** Opening RECORD EXTRACTS block **
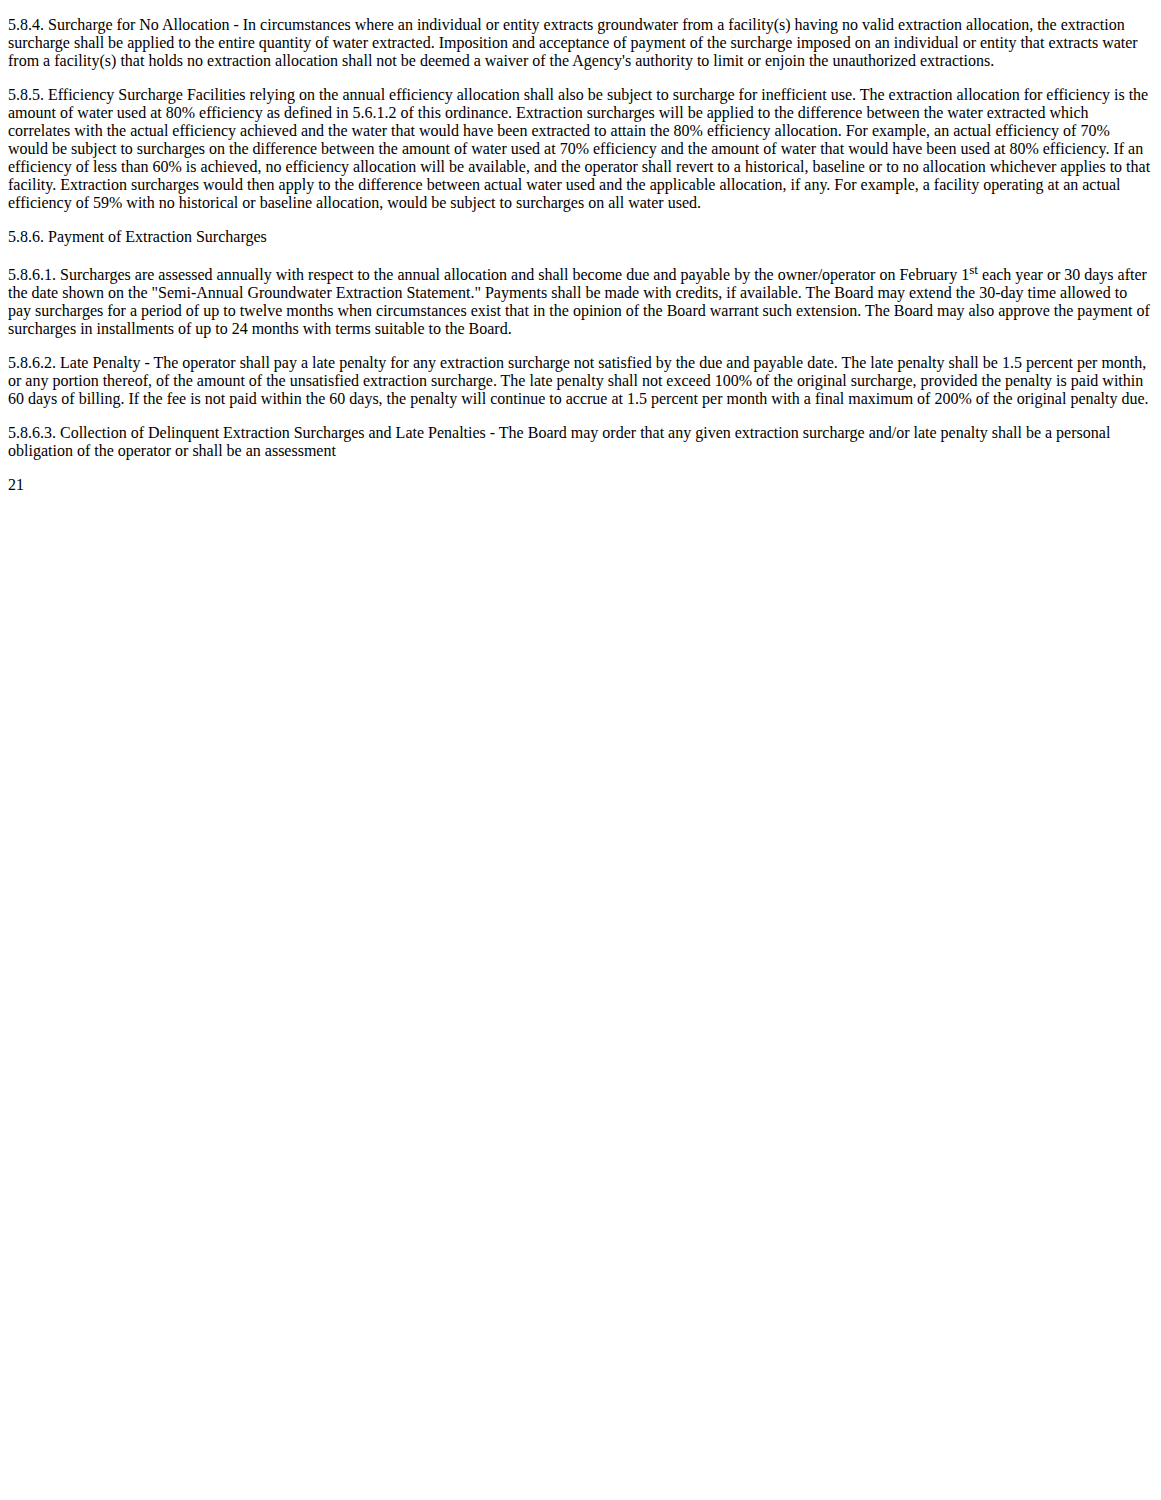5.8.4. Surcharge for No Allocation - In circumstances where an individual or entity extracts groundwater from a facility(s) having no valid extraction allocation, the extraction surcharge shall be applied to the entire quantity of water extracted. Imposition and acceptance of payment of the surcharge imposed on an individual or entity that extracts water from a facility(s) that holds no extraction allocation shall not be deemed a waiver of the Agency's authority to limit or enjoin the unauthorized extractions.
5.8.5. Efficiency Surcharge Facilities relying on the annual efficiency allocation shall also be subject to surcharge for inefficient use. The extraction allocation for efficiency is the amount of water used at 80% efficiency as defined in 5.6.1.2 of this ordinance. Extraction surcharges will be applied to the difference between the water extracted which correlates with the actual efficiency achieved and the water that would have been extracted to attain the 80% efficiency allocation. For example, an actual efficiency of 70% would be subject to surcharges on the difference between the amount of water used at 70% efficiency and the amount of water that would have been used at 80% efficiency. If an efficiency of less than 60% is achieved, no efficiency allocation will be available, and the operator shall revert to a historical, baseline or to no allocation whichever applies to that facility. Extraction surcharges would then apply to the difference between actual water used and the applicable allocation, if any. For example, a facility operating at an actual efficiency of 59% with no historical or baseline allocation, would be subject to surcharges on all water used.
5.8.6. Payment of Extraction Surcharges
5.8.6.1. Surcharges are assessed annually with respect to the annual allocation and shall become due and payable by the owner/operator on February 1st each year or 30 days after the date shown on the "Semi-Annual Groundwater Extraction Statement." Payments shall be made with credits, if available. The Board may extend the 30-day time allowed to pay surcharges for a period of up to twelve months when circumstances exist that in the opinion of the Board warrant such extension. The Board may also approve the payment of surcharges in installments of up to 24 months with terms suitable to the Board.
5.8.6.2. Late Penalty - The operator shall pay a late penalty for any extraction surcharge not satisfied by the due and payable date. The late penalty shall be 1.5 percent per month, or any portion thereof, of the amount of the unsatisfied extraction surcharge. The late penalty shall not exceed 100% of the original surcharge, provided the penalty is paid within 60 days of billing. If the fee is not paid within the 60 days, the penalty will continue to accrue at 1.5 percent per month with a final maximum of 200% of the original penalty due.
5.8.6.3. Collection of Delinquent Extraction Surcharges and Late Penalties - The Board may order that any given extraction surcharge and/or late penalty shall be a personal obligation of the operator or shall be an assessment
21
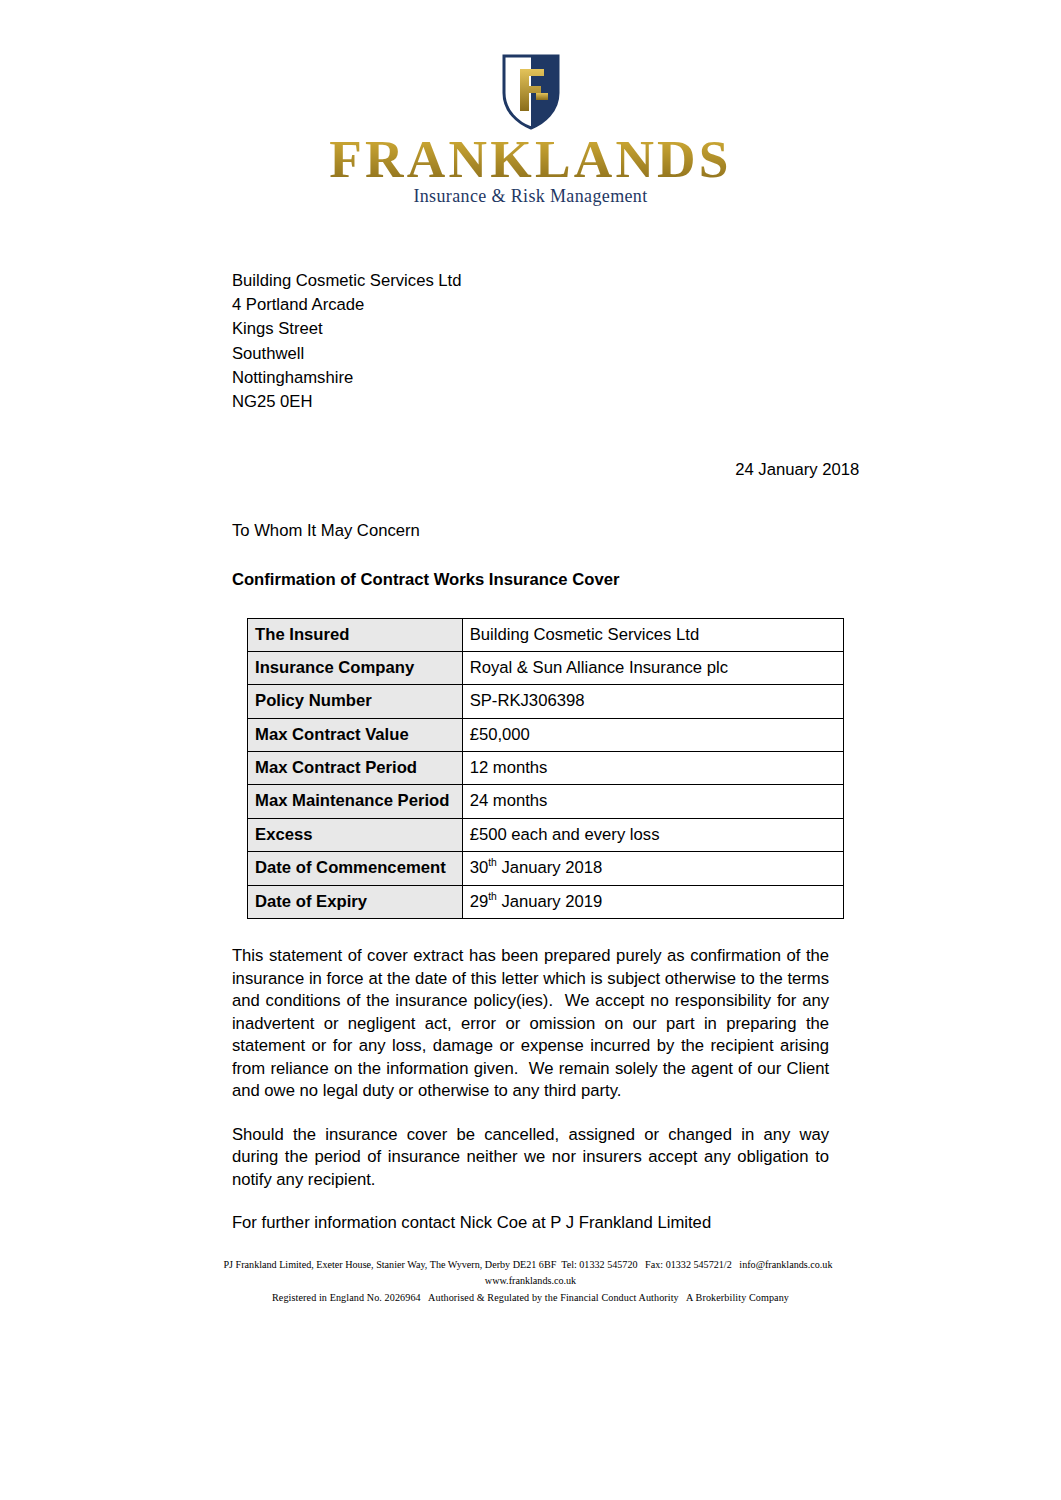FRANKLANDS
Insurance & Risk Management
Building Cosmetic Services Ltd
4 Portland Arcade
Kings Street
Southwell
Nottinghamshire
NG25 0EH
24 January 2018
To Whom It May Concern
Confirmation of Contract Works Insurance Cover
| The Insured | Building Cosmetic Services Ltd |
| Insurance Company | Royal & Sun Alliance Insurance plc |
| Policy Number | SP-RKJ306398 |
| Max Contract Value | £50,000 |
| Max Contract Period | 12 months |
| Max Maintenance Period | 24 months |
| Excess | £500 each and every loss |
| Date of Commencement | 30 th January 2018 |
| Date of Expiry | 29 th January 2019 |
This statement of cover extract has been prepared purely as confirmation of the insurance in force at the date of this letter which is subject otherwise to the terms and conditions of the insurance policy(ies). We accept no responsibility for any inadvertent or negligent act, error or omission on our part in preparing the statement or for any loss, damage or expense incurred by the recipient arising from reliance on the information given. We remain solely the agent of our Client and owe no legal duty or otherwise to any third party.
Should the insurance cover be cancelled, assigned or changed in any way during the period of insurance neither we nor insurers accept any obligation to notify any recipient.
For further information contact Nick Coe at P J Frankland Limited
PJ Frankland Limited, Exeter House, Stanier Way, The Wyvern, Derby DE21 6BF Tel: 01332 545720 Fax: 01332 545721/2 info@franklands.co.uk www.franklands.co.uk
Registered in England No. 2026964 Authorised & Regulated by the Financial Conduct Authority A Brokerbility Company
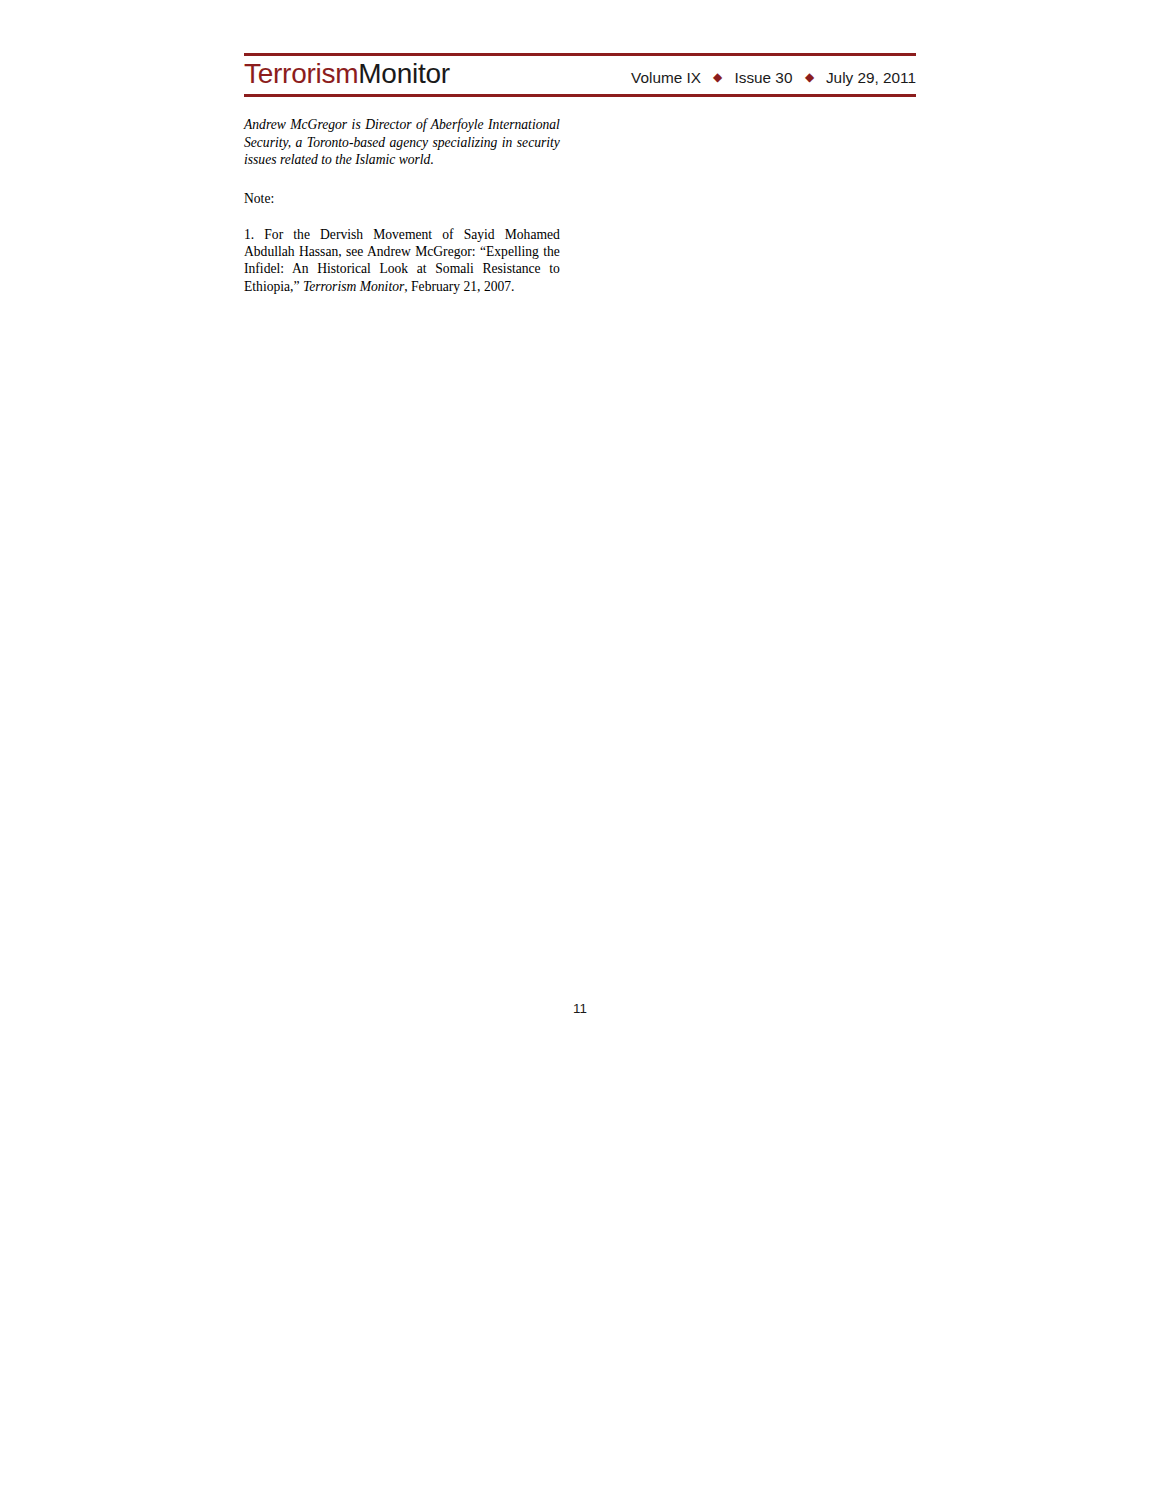Terrorism Monitor
Volume IX ◆ Issue 30 ◆ July 29, 2011
Andrew McGregor is Director of Aberfoyle International Security, a Toronto-based agency specializing in security issues related to the Islamic world.
Note:
1. For the Dervish Movement of Sayid Mohamed Abdullah Hassan, see Andrew McGregor: “Expelling the Infidel: An Historical Look at Somali Resistance to Ethiopia,” Terrorism Monitor, February 21, 2007.
11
** Closing RECORD EXTRACTS block **
• TASK DESCRIPTION: Your response should be each line that includes the word "Cosmetic", copied from the records.

• TASK RESULT:
Building Cosmetic Services Ltd
| The Insured | Building Cosmetic Services Ltd |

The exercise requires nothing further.